Work order:
Can you give the lines of the records below, from the start of the records through the line containing "20 results per page", as a JSON list of strings with one string per line and blank lines dropped? Leave the pictures out of the answer.

Source records:
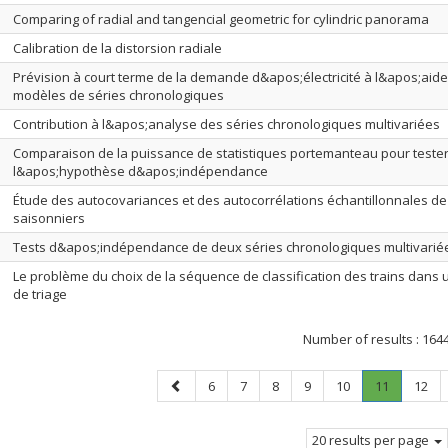
Comparing of radial and tangencial geometric for cylindric panorama
Calibration de la distorsion radiale
Prévision à court terme de la demande d&apos;électricité à l&apos;aid
modèles de séries chronologiques
Contribution à l&apos;analyse des séries chronologiques multivariées
Comparaison de la puissance de statistiques portemanteau pour teste
l&apos;hypothèse d&apos;indépendance
Étude des autocovariances et des autocorrélations échantillonnales d
saisonniers
Tests d&apos;indépendance de deux séries chronologiques multivarié
Le problème du choix de la séquence de classification des trains dans 
de triage
Number of results :
164
Previous
Page
Page
Page
Page
Page
Page
.
Page
6
7
8
9
10
11
12
page
Current
page.
20 results per page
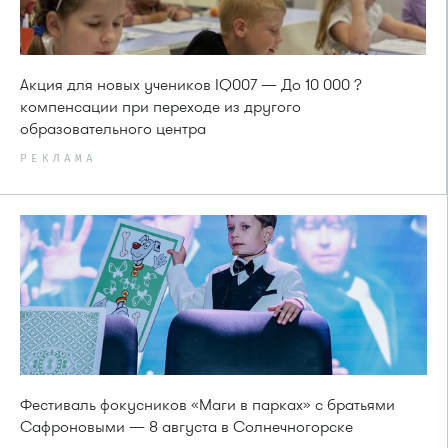
Акция для новых учеников IQ007 — До 10 000 ?
компенсации при переходе из другого
образовательного центра
РЕКЛАМА
Фестиваль фокусников «Маги в парках» с братьями
Сафроновыми — 8 августа в Солнечногорске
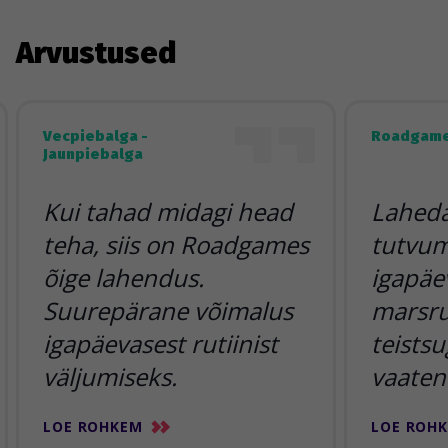
Arvustused
Vecpiebalga -
Roadgame
Jaunpiebalga
Kui tahad midagi head
Lahedai
teha, siis on Roadgames
tutvum
õige lahendus.
igapäe
Suurepärane võimalus
marsr
igapäevasest rutiinist
teists
väljumiseks.
vaaten
LOE ROHKEM
LOE ROH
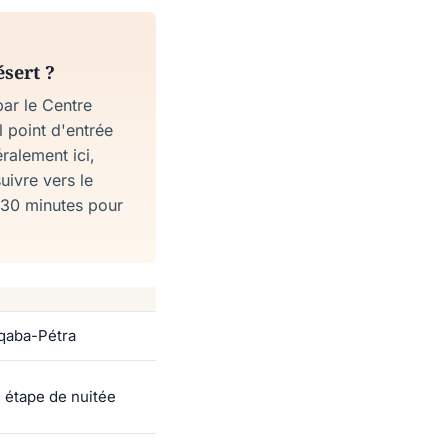
ésert ?
ar le Centre
l point d'entrée
ralement ici,
uivre vers le
0–30 minutes pour
Aqaba-Pétra
e étape de nuitée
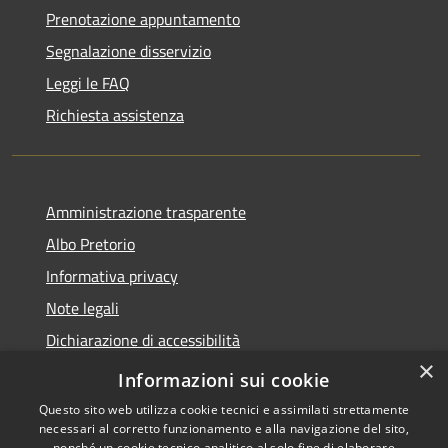
Prenotazione appuntamento
Segnalazione disservizio
Leggi le FAQ
Richiesta assistenza
Amministrazione trasparente
Albo Pretorio
Informativa privacy
Note legali
Dichiarazione di accessibilità
×
Informativa Privacy Videosorveglianza
Informazioni sui cookie
Questo sito web utilizza cookie tecnici e assimilati strettamente
necessari al corretto funzionamento e alla navigazione del sito,
nonché un cookie tecnico analitico al solo fine di elaborare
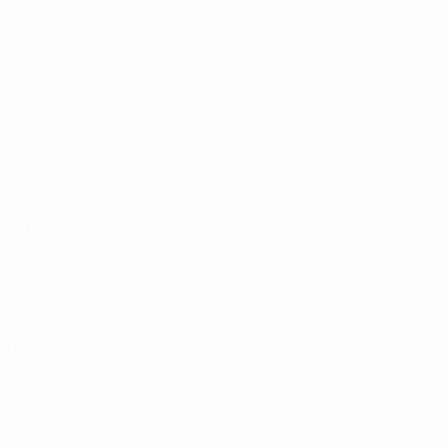
Jogos
Sorteios
Vídeos
Equipas
SITES' DA REDE UEFA
UEFA.com
Fundação UEFA
MUDAR IDIOMA
Português
English
Français
Deutsch
Русский
Español
Italia
Privacidade
Termos e condições
Política de cookies
Definições de cookies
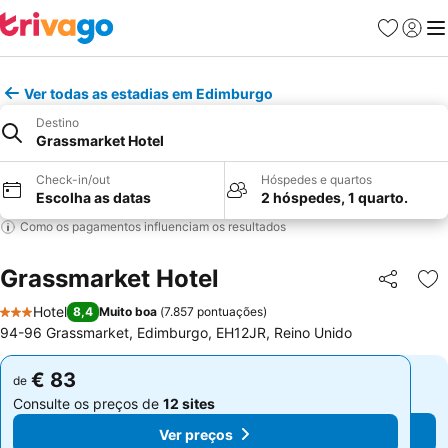
Favoritos
Iniciar
Me
Ver todas as estadias em Edimburgo
Destino
Grassmarket Hotel
Check-in/out
Hóspedes e quartos
Escolha as datas
2 hóspedes, 1 quarto.
Como os pagamentos influenciam os resultados
Grassmarket Hotel
Partilhar
Ad
Hotel
8,4
Muito boa
(
7.857 pontuações
)
3 Estrelas
94-96 Grassmarket, Edimburgo, EH12JR, Reino Unido
€ 83
€ 83
de
de
Consulte os preços de
12 sites
Consulte os preços de
12 sites
Ver preços
Ver preços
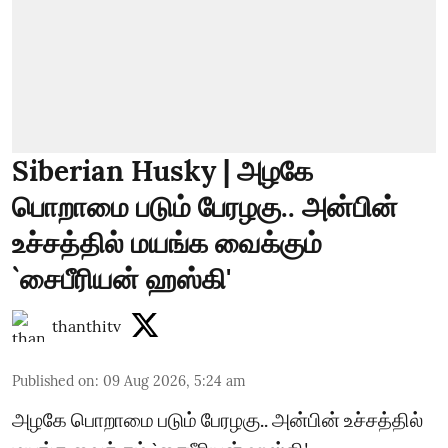
Siberian Husky | அழகே
பொறாமை படும் பேரழகு.. அன்பின்
உச்சத்தில் மயங்க வைக்கும்
`சைபீரியன் ஹஸ்கி'
thanthitv
Published on
:
09 Aug 2026, 5:24 am
அழகே பொறாமை படும் பேரழகு.. அன்பின் உச்சத்தில்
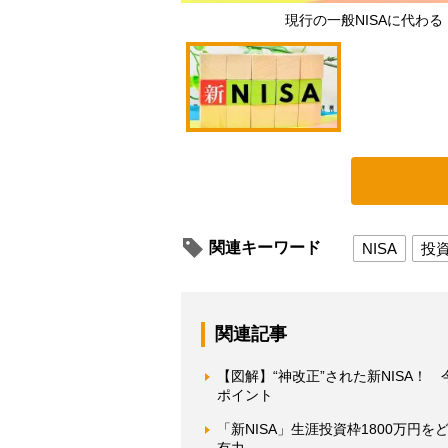
現行の一般NISAに代わ
関連キーワード
NISA
投
関連記事
【図解】“神改正”された新NISA！
ポイント
「新NISA」生涯投資枠1800万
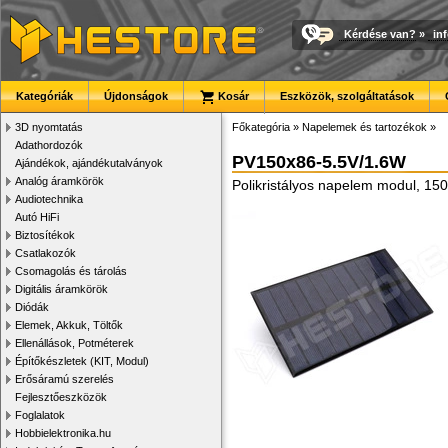
Kérdése van?
»
in
Kategóriák
Újdonságok
Kosár
Eszközök, szolgáltatások
3D nyomtatás
Főkategória
»
Napelemek és tartozékok
»
Adathordozók
PV150x86-5.5V/1.6W
Ajándékok, ajándékutalványok
Analóg áramkörök
Polikristályos napelem modul, 1
Audiotechnika
Autó HiFi
Biztosítékok
Csatlakozók
Csomagolás és tárolás
Digitális áramkörök
Diódák
Elemek, Akkuk, Töltők
Ellenállások, Potméterek
Építőkészletek (KIT, Modul)
Erősáramú szerelés
Fejlesztőeszközök
Foglalatok
Hobbielektronika.hu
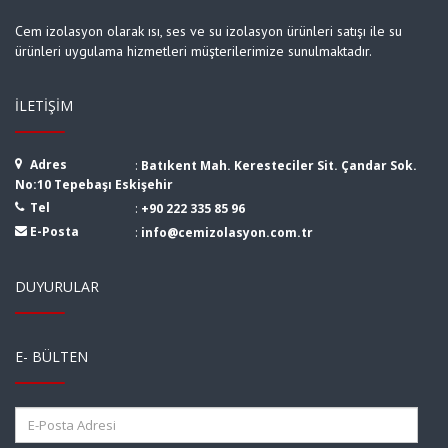
Cem izolasyon olarak ısı, ses ve su izolasyon ürünleri satışı ile su
ürünleri uygulama hizmetleri müşterilerimize sunulmaktadır.
İLETIŞIM
Adres
:
Batıkent Mah. Keresteciler Sit. Çandar Sok.
No:10 Tepebaşı Eskişehir
Tel
:
+90 222 335 85 96
E-Posta
:
info@cemizolasyon.com.tr
DUYURULAR
E- BÜLTEN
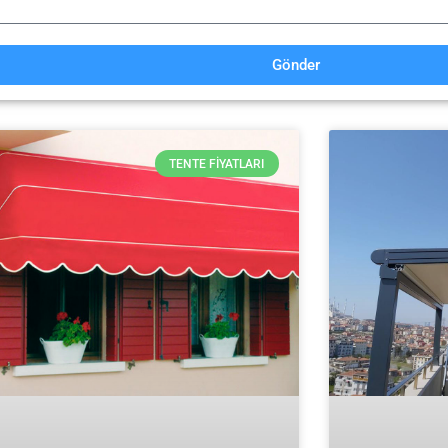
Gönder
TENTE FIYATLARI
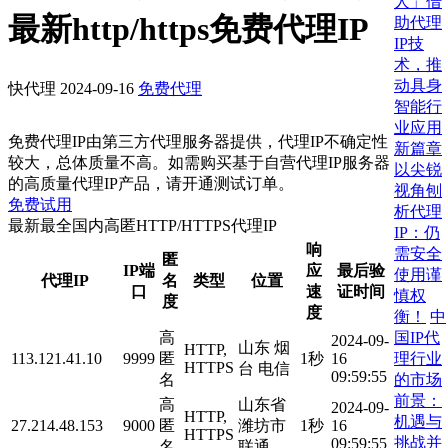
人」借
最新http/https免费代理IP
助代理
IP技
术，推
动具身
快代理
2024-09-16
免费代理
智能行
业应用
免费代理IP由第三方代理服务器提供，代理IP不确定性
新篇章
较大，总体质量不高。如需购买基于自营代理IP服务器
以尖锐
的高质量代理IP产品，请开通测试订单。
视角刨
免费试用
析代理
最新最全国内高匿HTTP/HTTPS代理IP
IP：仍
响
需安全
匿
IP端
应
最后验
使用谨
代理IP
名
类型
位置
口
速
证时间
慎权
度
度
衡！
中
国IP代
高
2024-09-
山东 烟
HTTP,
理行业
113.121.41.10
9999
匿
1秒
16
HTTPS
台 电信
09:59:55
的市场
名
前景：
高
山东省
2024-09-
HTTP,
机遇与
27.214.48.153
9000
匿
潍坊市
1秒
16
HTTPS
挑战并
09:59:55
名
联通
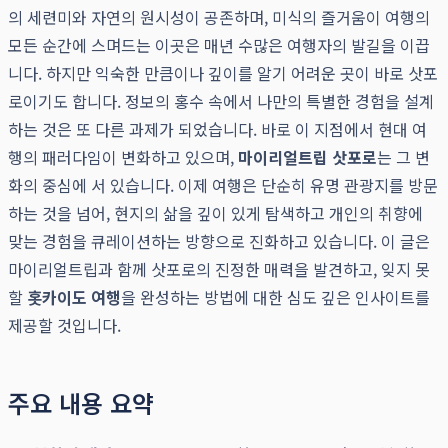
의 세련미와 자연의 원시성이 공존하며, 미식의 즐거움이 여행의
모든 순간에 스며드는 이곳은 매년 수많은 여행자의 발길을 이끕
니다. 하지만 익숙한 만큼이나 깊이를 알기 어려운 곳이 바로 삿포
로이기도 합니다. 정보의 홍수 속에서 나만의 특별한 경험을 설계
하는 것은 또 다른 과제가 되었습니다. 바로 이 지점에서 현대 여
행의 패러다임이 변화하고 있으며,
마이리얼트립 삿포로
는 그 변
화의 중심에 서 있습니다. 이제 여행은 단순히 유명 관광지를 방문
하는 것을 넘어, 현지의 삶을 깊이 있게 탐색하고 개인의 취향에
맞는 경험을 큐레이션하는 방향으로 진화하고 있습니다. 이 글은
마이리얼트립과 함께 삿포로의 진정한 매력을 발견하고, 잊지 못
할
홋카이도 여행
을 완성하는 방법에 대한 심도 깊은 인사이트를
제공할 것입니다.
주요 내용 요약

Exercise solution:
[
  "Comparing of radial and tangencial geometric for cylindric panorama",
  "Calibration de la distorsion radiale",
  "Prévision à court terme de la demande d&apos;électricité à l&apos;aid",
  "modèles de séries chronologiques",
  "Contribution à l&apos;analyse des séries chronologiques multivariées",
  "Comparaison de la puissance de statistiques portemanteau pour teste",
  "l&apos;hypothèse d&apos;indépendance",
  "Étude des autocovariances et des autocorrélations échantillonnales d",
  "saisonniers",
  "Tests d&apos;indépendance de deux séries chronologiques multivarié",
  "Le problème du choix de la séquence de classification des trains dans ",
  "de triage",
  "Number of results :",
  "164",
  "Previous",
  "Page",
  "Page",
  "Page",
  "Page",
  "Page",
  "Page",
  ".",
  "Page",
  "6",
  "7",
  "8",
  "9",
  "10",
  "11",
  "12",
  "page",
  "Current",
  "page.",
  "20 results per page"
]